▸ EXERCISE DETAILS:
In the records below, some lines hold the word "Center". Copy each of those lines.

▸ TASK MATERIAL:
——

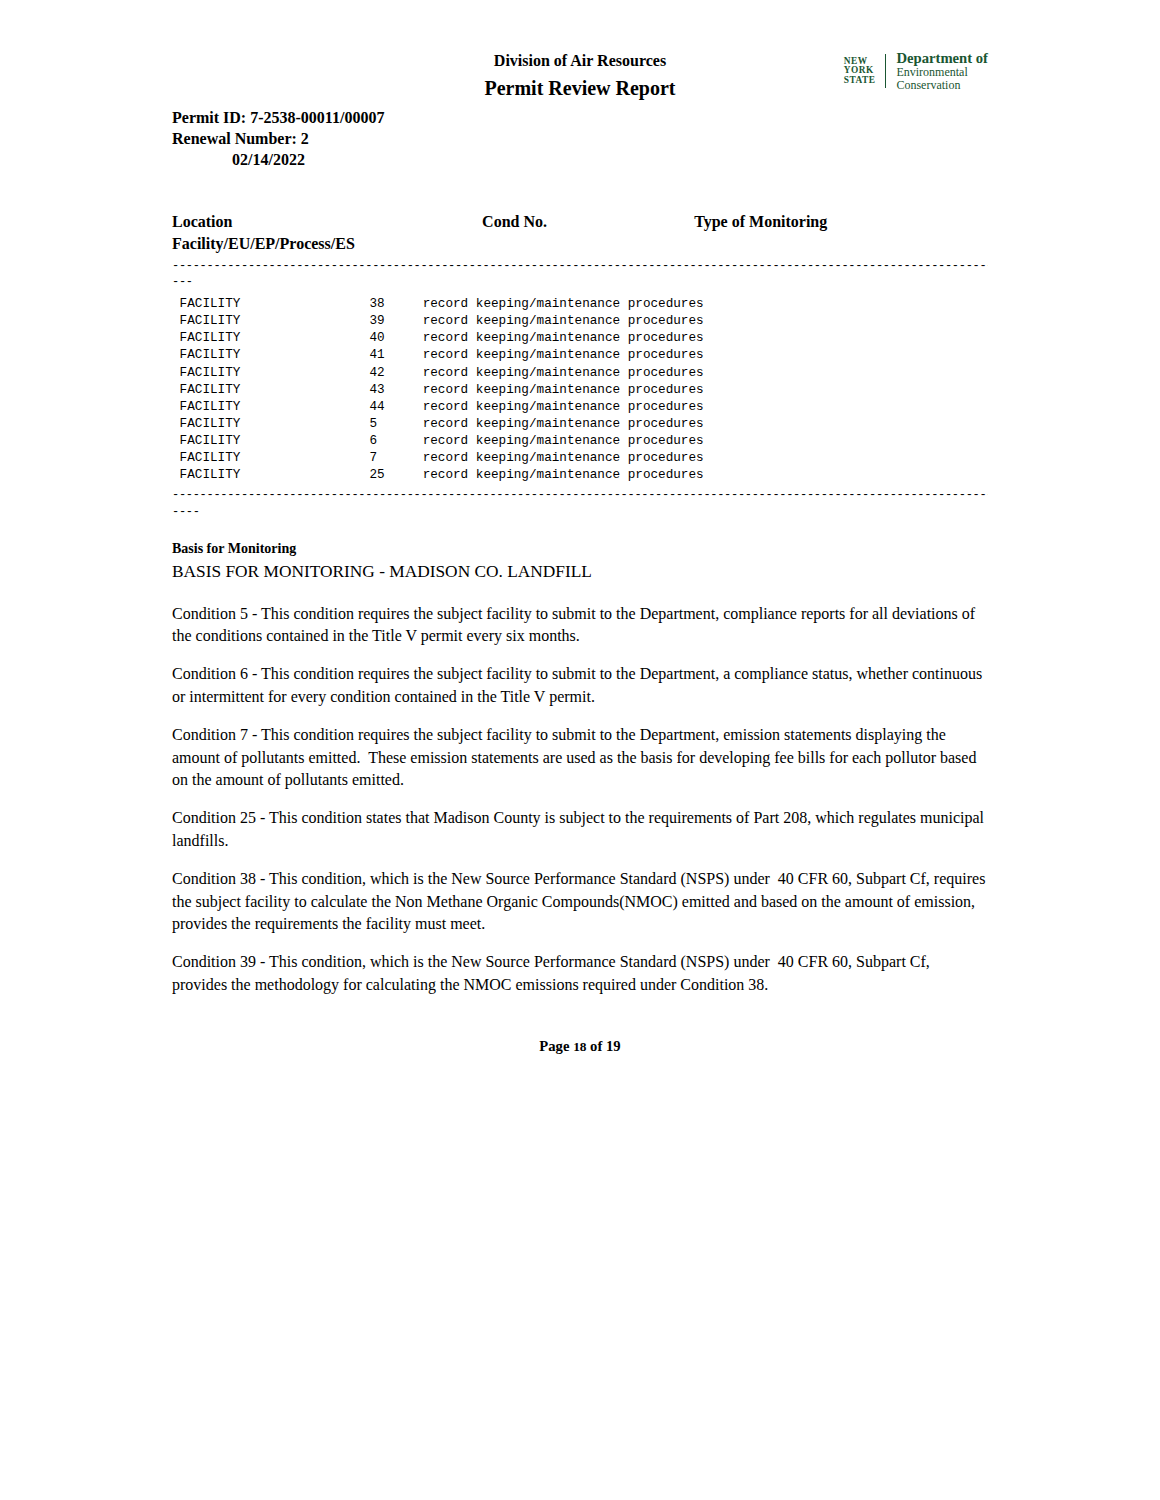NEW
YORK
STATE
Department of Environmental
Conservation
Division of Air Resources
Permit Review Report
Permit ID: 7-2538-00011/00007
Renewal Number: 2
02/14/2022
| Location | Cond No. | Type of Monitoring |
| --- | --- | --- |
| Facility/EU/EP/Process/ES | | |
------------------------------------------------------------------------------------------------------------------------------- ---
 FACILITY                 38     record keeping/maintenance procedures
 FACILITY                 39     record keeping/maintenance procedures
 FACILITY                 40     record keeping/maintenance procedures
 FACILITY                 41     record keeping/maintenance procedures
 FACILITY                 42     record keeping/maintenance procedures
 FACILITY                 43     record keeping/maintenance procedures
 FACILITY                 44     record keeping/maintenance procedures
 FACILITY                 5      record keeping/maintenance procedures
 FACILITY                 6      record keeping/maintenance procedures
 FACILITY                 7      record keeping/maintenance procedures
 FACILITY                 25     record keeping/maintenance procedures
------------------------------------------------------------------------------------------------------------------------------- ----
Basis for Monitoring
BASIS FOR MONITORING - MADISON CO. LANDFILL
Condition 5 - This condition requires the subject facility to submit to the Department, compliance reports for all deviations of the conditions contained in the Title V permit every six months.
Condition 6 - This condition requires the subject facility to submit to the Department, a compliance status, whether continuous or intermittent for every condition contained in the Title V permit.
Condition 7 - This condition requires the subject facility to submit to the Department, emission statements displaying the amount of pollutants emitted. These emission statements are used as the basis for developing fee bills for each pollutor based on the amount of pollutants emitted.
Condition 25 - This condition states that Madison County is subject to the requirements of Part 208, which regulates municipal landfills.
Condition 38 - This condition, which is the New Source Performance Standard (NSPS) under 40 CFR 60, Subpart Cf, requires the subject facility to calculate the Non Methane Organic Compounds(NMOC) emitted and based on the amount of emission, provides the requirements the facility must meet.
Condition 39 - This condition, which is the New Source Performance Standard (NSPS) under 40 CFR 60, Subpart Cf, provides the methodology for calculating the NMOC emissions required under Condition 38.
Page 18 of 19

——

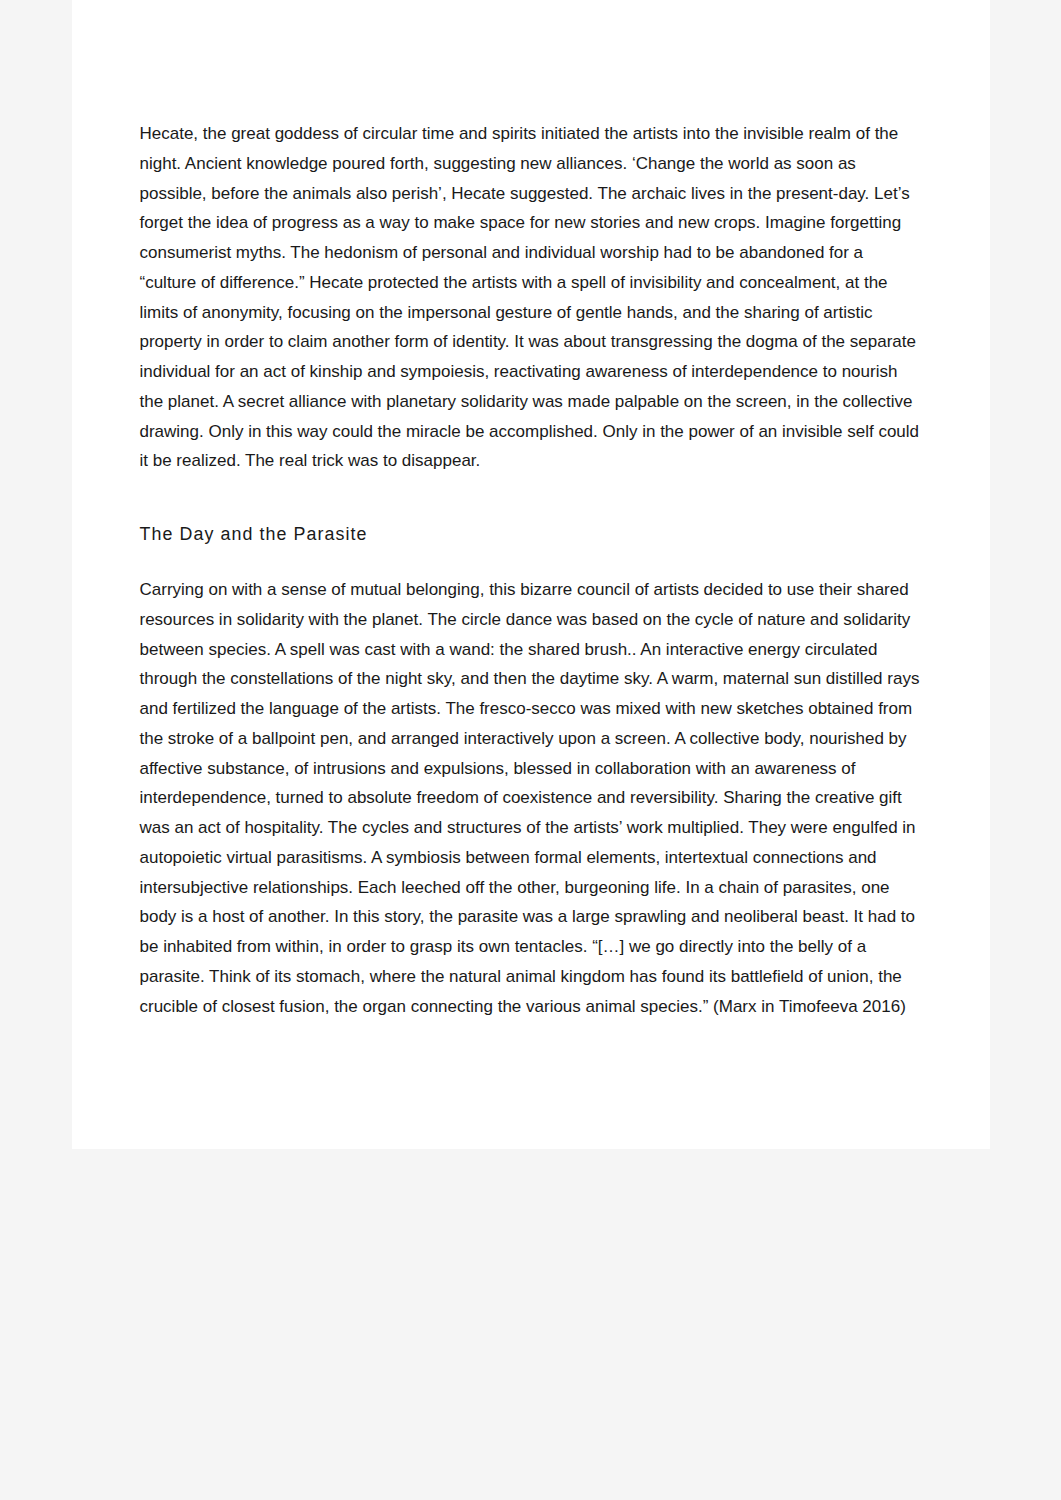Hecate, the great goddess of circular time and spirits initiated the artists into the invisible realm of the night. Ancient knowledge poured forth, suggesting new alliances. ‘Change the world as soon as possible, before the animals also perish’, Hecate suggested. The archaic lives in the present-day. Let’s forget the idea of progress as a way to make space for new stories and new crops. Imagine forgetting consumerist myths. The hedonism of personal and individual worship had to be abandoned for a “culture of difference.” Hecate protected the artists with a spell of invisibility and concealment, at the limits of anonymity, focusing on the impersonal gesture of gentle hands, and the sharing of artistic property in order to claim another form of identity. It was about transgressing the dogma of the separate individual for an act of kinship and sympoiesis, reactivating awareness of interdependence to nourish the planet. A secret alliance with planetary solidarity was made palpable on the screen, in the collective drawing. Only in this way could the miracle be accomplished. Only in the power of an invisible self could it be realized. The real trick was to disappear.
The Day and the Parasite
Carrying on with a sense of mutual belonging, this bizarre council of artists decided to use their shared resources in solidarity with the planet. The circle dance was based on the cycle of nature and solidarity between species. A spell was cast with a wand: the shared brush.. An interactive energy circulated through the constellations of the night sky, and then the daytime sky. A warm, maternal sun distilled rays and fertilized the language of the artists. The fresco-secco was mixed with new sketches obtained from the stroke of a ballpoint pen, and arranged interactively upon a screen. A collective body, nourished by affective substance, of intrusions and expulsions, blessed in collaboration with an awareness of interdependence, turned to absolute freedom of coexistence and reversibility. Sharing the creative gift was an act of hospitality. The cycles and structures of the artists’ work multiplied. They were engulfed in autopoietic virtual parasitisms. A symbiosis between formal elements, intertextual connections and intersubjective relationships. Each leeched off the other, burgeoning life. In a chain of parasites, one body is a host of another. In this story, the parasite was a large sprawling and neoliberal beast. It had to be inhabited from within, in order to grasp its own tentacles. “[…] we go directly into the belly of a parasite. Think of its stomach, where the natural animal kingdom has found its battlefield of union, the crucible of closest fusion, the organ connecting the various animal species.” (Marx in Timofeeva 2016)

——

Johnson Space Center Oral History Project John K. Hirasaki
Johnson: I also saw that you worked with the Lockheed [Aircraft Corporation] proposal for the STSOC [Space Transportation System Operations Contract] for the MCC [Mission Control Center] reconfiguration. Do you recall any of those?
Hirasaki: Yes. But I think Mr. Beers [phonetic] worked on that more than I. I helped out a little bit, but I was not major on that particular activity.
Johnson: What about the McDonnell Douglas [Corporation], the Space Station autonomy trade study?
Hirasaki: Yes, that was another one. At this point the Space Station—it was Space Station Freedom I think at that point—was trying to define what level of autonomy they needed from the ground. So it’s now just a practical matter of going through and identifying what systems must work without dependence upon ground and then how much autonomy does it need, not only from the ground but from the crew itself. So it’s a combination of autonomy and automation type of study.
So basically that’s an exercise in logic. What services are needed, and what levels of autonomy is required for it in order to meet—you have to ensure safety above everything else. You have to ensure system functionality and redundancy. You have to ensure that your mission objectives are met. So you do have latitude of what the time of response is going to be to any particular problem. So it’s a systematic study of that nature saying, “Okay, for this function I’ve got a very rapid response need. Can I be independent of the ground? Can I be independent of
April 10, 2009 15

——

▸ SOLUTION:
Johnson Space Center Oral History Project John K. Hirasaki
Johnson: I also saw that you worked with the Lockheed [Aircraft Corporation] proposal for the STSOC [Space Transportation System Operations Contract] for the MCC [Mission Control Center] reconfiguration. Do you recall any of those?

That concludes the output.